§ **ACTIVITY**
Retype every record below exactly as it is written.

- - - - - - -

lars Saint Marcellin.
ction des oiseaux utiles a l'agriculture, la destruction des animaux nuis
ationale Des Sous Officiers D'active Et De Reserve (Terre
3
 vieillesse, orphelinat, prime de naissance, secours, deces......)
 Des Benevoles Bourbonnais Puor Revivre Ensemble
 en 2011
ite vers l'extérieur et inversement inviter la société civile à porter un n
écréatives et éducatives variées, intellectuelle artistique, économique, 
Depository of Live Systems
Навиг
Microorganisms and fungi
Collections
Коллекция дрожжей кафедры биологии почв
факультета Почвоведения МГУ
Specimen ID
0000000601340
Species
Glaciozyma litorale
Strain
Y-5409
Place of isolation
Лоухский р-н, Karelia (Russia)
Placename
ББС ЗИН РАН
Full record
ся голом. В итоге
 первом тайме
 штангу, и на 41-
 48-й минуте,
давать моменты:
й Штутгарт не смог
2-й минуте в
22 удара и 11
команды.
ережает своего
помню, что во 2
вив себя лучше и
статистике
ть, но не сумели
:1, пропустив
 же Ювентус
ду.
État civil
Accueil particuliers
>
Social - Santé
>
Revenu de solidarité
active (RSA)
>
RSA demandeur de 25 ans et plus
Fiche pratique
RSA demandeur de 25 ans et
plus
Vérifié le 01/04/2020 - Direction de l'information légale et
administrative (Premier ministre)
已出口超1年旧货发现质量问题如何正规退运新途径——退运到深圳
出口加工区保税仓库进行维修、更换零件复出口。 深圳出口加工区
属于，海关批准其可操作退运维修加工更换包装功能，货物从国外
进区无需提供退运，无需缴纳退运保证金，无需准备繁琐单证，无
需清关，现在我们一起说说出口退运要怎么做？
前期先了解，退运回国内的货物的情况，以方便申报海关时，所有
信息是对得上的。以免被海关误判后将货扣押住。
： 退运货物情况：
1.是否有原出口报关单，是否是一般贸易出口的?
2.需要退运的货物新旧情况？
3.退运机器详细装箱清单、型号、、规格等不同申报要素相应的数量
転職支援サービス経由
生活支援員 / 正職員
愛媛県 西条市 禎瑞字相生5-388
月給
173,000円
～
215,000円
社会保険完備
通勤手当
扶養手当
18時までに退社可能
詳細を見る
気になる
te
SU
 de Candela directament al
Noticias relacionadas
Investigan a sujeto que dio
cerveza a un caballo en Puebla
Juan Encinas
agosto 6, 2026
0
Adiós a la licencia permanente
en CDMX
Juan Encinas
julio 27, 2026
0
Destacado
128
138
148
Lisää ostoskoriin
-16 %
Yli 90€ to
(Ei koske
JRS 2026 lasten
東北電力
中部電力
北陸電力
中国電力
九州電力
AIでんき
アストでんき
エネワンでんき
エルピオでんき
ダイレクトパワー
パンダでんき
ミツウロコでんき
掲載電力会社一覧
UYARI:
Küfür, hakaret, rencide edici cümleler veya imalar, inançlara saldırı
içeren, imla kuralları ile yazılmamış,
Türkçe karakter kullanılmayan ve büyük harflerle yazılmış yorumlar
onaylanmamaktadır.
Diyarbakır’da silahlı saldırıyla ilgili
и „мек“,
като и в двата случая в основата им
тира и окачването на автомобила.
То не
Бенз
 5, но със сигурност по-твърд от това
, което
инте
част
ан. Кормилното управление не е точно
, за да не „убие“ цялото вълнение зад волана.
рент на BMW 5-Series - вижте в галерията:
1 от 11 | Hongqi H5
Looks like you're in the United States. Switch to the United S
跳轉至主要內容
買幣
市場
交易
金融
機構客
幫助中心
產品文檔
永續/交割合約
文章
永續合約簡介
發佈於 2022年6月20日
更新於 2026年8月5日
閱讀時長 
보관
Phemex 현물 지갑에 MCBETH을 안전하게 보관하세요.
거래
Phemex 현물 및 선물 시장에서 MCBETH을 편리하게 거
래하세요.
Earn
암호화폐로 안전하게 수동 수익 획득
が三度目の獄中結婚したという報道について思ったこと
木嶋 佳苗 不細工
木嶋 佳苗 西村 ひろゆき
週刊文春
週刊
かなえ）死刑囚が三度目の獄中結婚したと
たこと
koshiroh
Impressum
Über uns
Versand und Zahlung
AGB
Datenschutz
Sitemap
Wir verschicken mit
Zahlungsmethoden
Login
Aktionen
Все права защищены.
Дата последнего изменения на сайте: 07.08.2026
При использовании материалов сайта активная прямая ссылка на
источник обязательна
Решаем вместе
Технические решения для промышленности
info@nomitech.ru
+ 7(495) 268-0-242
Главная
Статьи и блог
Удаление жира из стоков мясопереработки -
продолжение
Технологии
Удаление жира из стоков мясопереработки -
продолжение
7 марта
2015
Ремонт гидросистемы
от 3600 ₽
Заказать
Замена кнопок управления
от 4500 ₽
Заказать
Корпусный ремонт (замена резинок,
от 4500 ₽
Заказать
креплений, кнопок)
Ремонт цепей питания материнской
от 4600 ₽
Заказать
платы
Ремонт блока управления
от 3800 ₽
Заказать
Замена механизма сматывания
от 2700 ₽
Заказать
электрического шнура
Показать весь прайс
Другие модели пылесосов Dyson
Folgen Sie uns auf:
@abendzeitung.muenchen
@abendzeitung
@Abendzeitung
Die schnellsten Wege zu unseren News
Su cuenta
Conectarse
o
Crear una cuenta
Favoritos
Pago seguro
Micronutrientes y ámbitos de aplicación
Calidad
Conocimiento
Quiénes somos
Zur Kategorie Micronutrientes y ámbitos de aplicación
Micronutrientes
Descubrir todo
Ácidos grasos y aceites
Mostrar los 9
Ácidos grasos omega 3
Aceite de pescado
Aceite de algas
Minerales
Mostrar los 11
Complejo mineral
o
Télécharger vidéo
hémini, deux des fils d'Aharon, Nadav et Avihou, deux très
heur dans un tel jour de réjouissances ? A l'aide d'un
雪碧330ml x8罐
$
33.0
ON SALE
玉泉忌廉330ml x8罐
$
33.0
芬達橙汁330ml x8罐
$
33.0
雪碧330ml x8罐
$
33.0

- - - - - - -

§ **OUTPUT**
lars Saint Marcellin.
ction des oiseaux utiles a l'agriculture, la destruction des animaux nuis
ationale Des Sous Officiers D'active Et De Reserve (Terre
3
 vieillesse, orphelinat, prime de naissance, secours, deces......)
 Des Benevoles Bourbonnais Puor Revivre Ensemble
 en 2011
ite vers l'extérieur et inversement inviter la société civile à porter un n
écréatives et éducatives variées, intellectuelle artistique, économique, 
Depository of Live Systems
Навиг
Microorganisms and fungi
Collections
Коллекция дрожжей кафедры биологии почв
факультета Почвоведения МГУ
Specimen ID
0000000601340
Species
Glaciozyma litorale
Strain
Y-5409
Place of isolation
Лоухский р-н, Karelia (Russia)
Placename
ББС ЗИН РАН
Full record
ся голом. В итоге
 первом тайме
 штангу, и на 41-
 48-й минуте,
давать моменты:
й Штутгарт не смог
2-й минуте в
22 удара и 11
команды.
ережает своего
помню, что во 2
вив себя лучше и
статистике
ть, но не сумели
:1, пропустив
 же Ювентус
ду.
État civil
Accueil particuliers
>
Social - Santé
>
Revenu de solidarité
active (RSA)
>
RSA demandeur de 25 ans et plus
Fiche pratique
RSA demandeur de 25 ans et
plus
Vérifié le 01/04/2020 - Direction de l'information légale et
administrative (Premier ministre)
已出口超1年旧货发现质量问题如何正规退运新途径——退运到深圳
出口加工区保税仓库进行维修、更换零件复出口。 深圳出口加工区
属于，海关批准其可操作退运维修加工更换包装功能，货物从国外
进区无需提供退运，无需缴纳退运保证金，无需准备繁琐单证，无
需清关，现在我们一起说说出口退运要怎么做？
前期先了解，退运回国内的货物的情况，以方便申报海关时，所有
信息是对得上的。以免被海关误判后将货扣押住。
： 退运货物情况：
1.是否有原出口报关单，是否是一般贸易出口的?
2.需要退运的货物新旧情况？
3.退运机器详细装箱清单、型号、、规格等不同申报要素相应的数量
転職支援サービス経由
生活支援員 / 正職員
愛媛県 西条市 禎瑞字相生5-388
月給
173,000円
～
215,000円
社会保険完備
通勤手当
扶養手当
18時までに退社可能
詳細を見る
気になる
te
SU
 de Candela directament al
Noticias relacionadas
Investigan a sujeto que dio
cerveza a un caballo en Puebla
Juan Encinas
agosto 6, 2026
0
Adiós a la licencia permanente
en CDMX
Juan Encinas
julio 27, 2026
0
Destacado
128
138
148
Lisää ostoskoriin
-16 %
Yli 90€ to
(Ei koske
JRS 2026 lasten
東北電力
中部電力
北陸電力
中国電力
九州電力
AIでんき
アストでんき
エネワンでんき
エルピオでんき
ダイレクトパワー
パンダでんき
ミツウロコでんき
掲載電力会社一覧
UYARI:
Küfür, hakaret, rencide edici cümleler veya imalar, inançlara saldırı
içeren, imla kuralları ile yazılmamış,
Türkçe karakter kullanılmayan ve büyük harflerle yazılmış yorumlar
onaylanmamaktadır.
Diyarbakır’da silahlı saldırıyla ilgili
и „мек“,
като и в двата случая в основата им
тира и окачването на автомобила.
То не
Бенз
 5, но със сигурност по-твърд от това
, което
инте
част
ан. Кормилното управление не е точно
, за да не „убие“ цялото вълнение зад волана.
рент на BMW 5-Series - вижте в галерията:
1 от 11 | Hongqi H5
Looks like you're in the United States. Switch to the United S
跳轉至主要內容
買幣
市場
交易
金融
機構客
幫助中心
產品文檔
永續/交割合約
文章
永續合約簡介
發佈於 2022年6月20日
更新於 2026年8月5日
閱讀時長 
보관
Phemex 현물 지갑에 MCBETH을 안전하게 보관하세요.
거래
Phemex 현물 및 선물 시장에서 MCBETH을 편리하게 거
래하세요.
Earn
암호화폐로 안전하게 수동 수익 획득
が三度目の獄中結婚したという報道について思ったこと
木嶋 佳苗 不細工
木嶋 佳苗 西村 ひろゆき
週刊文春
週刊
かなえ）死刑囚が三度目の獄中結婚したと
たこと
koshiroh
Impressum
Über uns
Versand und Zahlung
AGB
Datenschutz
Sitemap
Wir verschicken mit
Zahlungsmethoden
Login
Aktionen
Все права защищены.
Дата последнего изменения на сайте: 07.08.2026
При использовании материалов сайта активная прямая ссылка на
источник обязательна
Решаем вместе
Технические решения для промышленности
info@nomitech.ru
+ 7(495) 268-0-242
Главная
Статьи и блог
Удаление жира из стоков мясопереработки -
продолжение
Технологии
Удаление жира из стоков мясопереработки -
продолжение
7 марта
2015
Ремонт гидросистемы
от 3600 ₽
Заказать
Замена кнопок управления
от 4500 ₽
Заказать
Корпусный ремонт (замена резинок,
от 4500 ₽
Заказать
креплений, кнопок)
Ремонт цепей питания материнской
от 4600 ₽
Заказать
платы
Ремонт блока управления
от 3800 ₽
Заказать
Замена механизма сматывания
от 2700 ₽
Заказать
электрического шнура
Показать весь прайс
Другие модели пылесосов Dyson
Folgen Sie uns auf:
@abendzeitung.muenchen
@abendzeitung
@Abendzeitung
Die schnellsten Wege zu unseren News
Su cuenta
Conectarse
o
Crear una cuenta
Favoritos
Pago seguro
Micronutrientes y ámbitos de aplicación
Calidad
Conocimiento
Quiénes somos
Zur Kategorie Micronutrientes y ámbitos de aplicación
Micronutrientes
Descubrir todo
Ácidos grasos y aceites
Mostrar los 9
Ácidos grasos omega 3
Aceite de pescado
Aceite de algas
Minerales
Mostrar los 11
Complejo mineral
o
Télécharger vidéo
hémini, deux des fils d'Aharon, Nadav et Avihou, deux très
heur dans un tel jour de réjouissances ? A l'aide d'un
雪碧330ml x8罐
$
33.0
ON SALE
玉泉忌廉330ml x8罐
$
33.0
芬達橙汁330ml x8罐
$
33.0
雪碧330ml x8罐
$
33.0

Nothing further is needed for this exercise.